According to the Washington DNR, there are nearly 1,500 firefighters working to control 18 active wildfires burning in Eastern Washington on more than 21,000 acres.
Also, nearly 150 Washington National Guardsmen have been activated to support wildland firefighting efforts in Eastern Washington.
According to The Spokesman-Review, two Black Hawk helicopters deployed from Joint Base Lewis-McChord on Wednesday morning are joining firefighting efforts in Eastern Washington.
Chief Warrant Officer 5 Noel Larson said he has been flying for 25 years. This is his seventh time being called out to help with fires.
Two hand crews from the 176th Engineer Company, headquartered in Snohomish; three hand crews from the 141st Air Refueling Wing, headquartered at Fairchild Air Force Base; and two UH-60 Black Hawk helicopters from the 96th Aviation Troop Command, based out of Joint Base Lewis-McChord, will work together to attack smaller wildfires that are popping up on the east side of the state.
Meantime, an RC-26 aircraft from the 141st Air Refueling Wing in Spokane is supporting the National Interagency Fire Center for the third summer in a row to map known wildfires across the Pacific Northwest, detecting potential fires and lightning strikes with infrared camera equipment and providing real-time intelligence to fire crews on the ground.
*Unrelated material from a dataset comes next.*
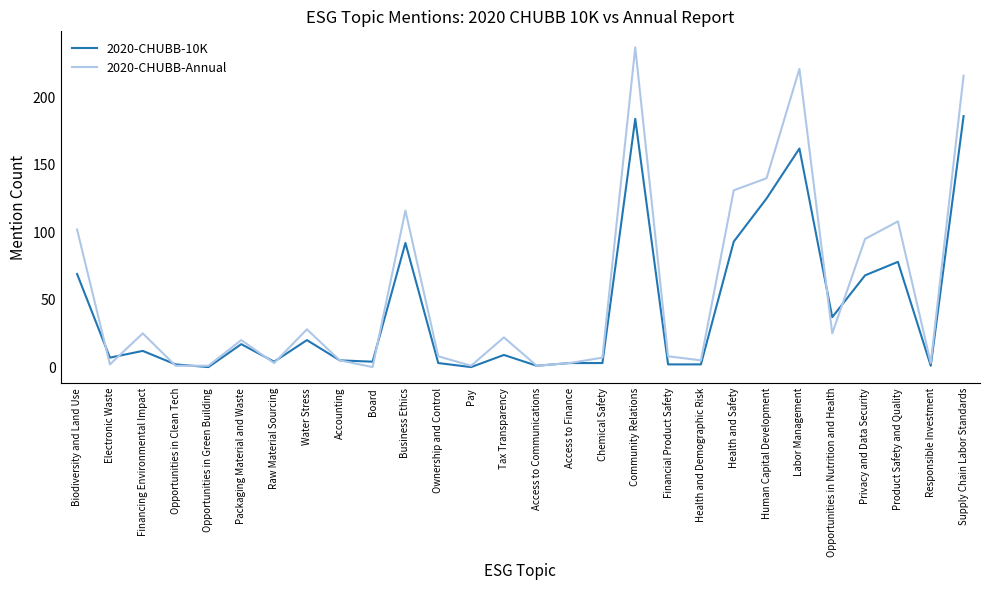

How many lines are shown in the chart?

2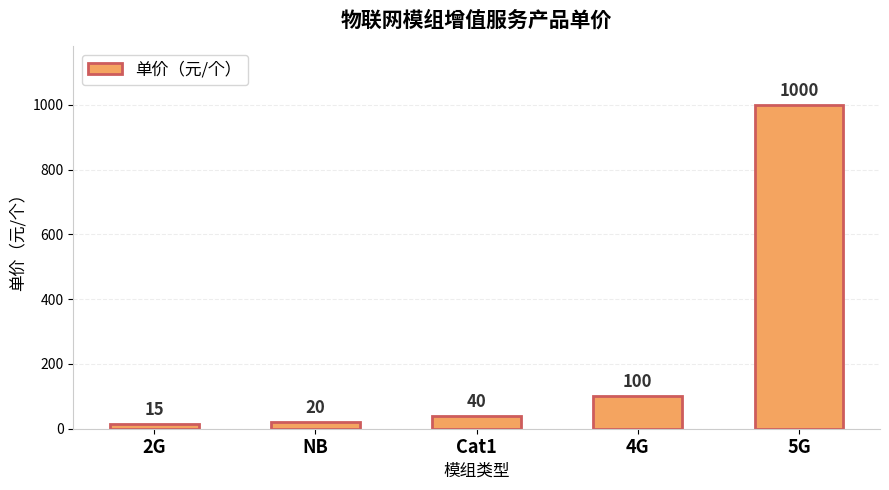

Reading right to left, transcribe all the data shown in this chart.

5G=1000	4G=100	Cat1=40	NB=20	2G=15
This year’s firefighting effort will be different from previous years. Very large fires in California have taken its toll on resources in surrounding states, leaving Washington with few assets to fight local fires. The engineers from the 176th will be used as initial attack – meaning that in some areas they will be the first to arrive at an incident and take all the actions needed to prevent the fire from doing further damage.
The RC-26 aircraft is a unique piece of equipment operated by the Washington Air National Guard and is in demand not just in Washington state, but Oregon and Idaho, as well. The aircraft travels at 17,000 feet and is not only able to see new fire starts on the ground, but also able to relay that information immediately to a terminal that displays sensor data and video on the ground with fire crews. That allows fire crews to make decisions on where to send in manpower and how to fight a fire right away, said Lt. Col. Jeremy Higgins, 141st Operations Group RC-26 program manager.
“Through mapping we have been able to assist with the civilian evacuations,” Higgins said. “Just this year, we were able to help families stay in their homes and not force them to evacuate because we provided information showing the fire was not moving toward them.”
The plane can also detect lightning strikes before a fire has even started and get that information to the National Interagency Fire Center in less than 15 minutes, Higgins said. This allows for smoke jump teams to get out and fight the fire before it becomes a massive and dangerous fire.
“We have already stopped seven fires just this year from growing into larger fires, saving property and helping keep resources on other fires,” Higgins said. “No one likes fires. This is a great opportunity to help our neighbors.”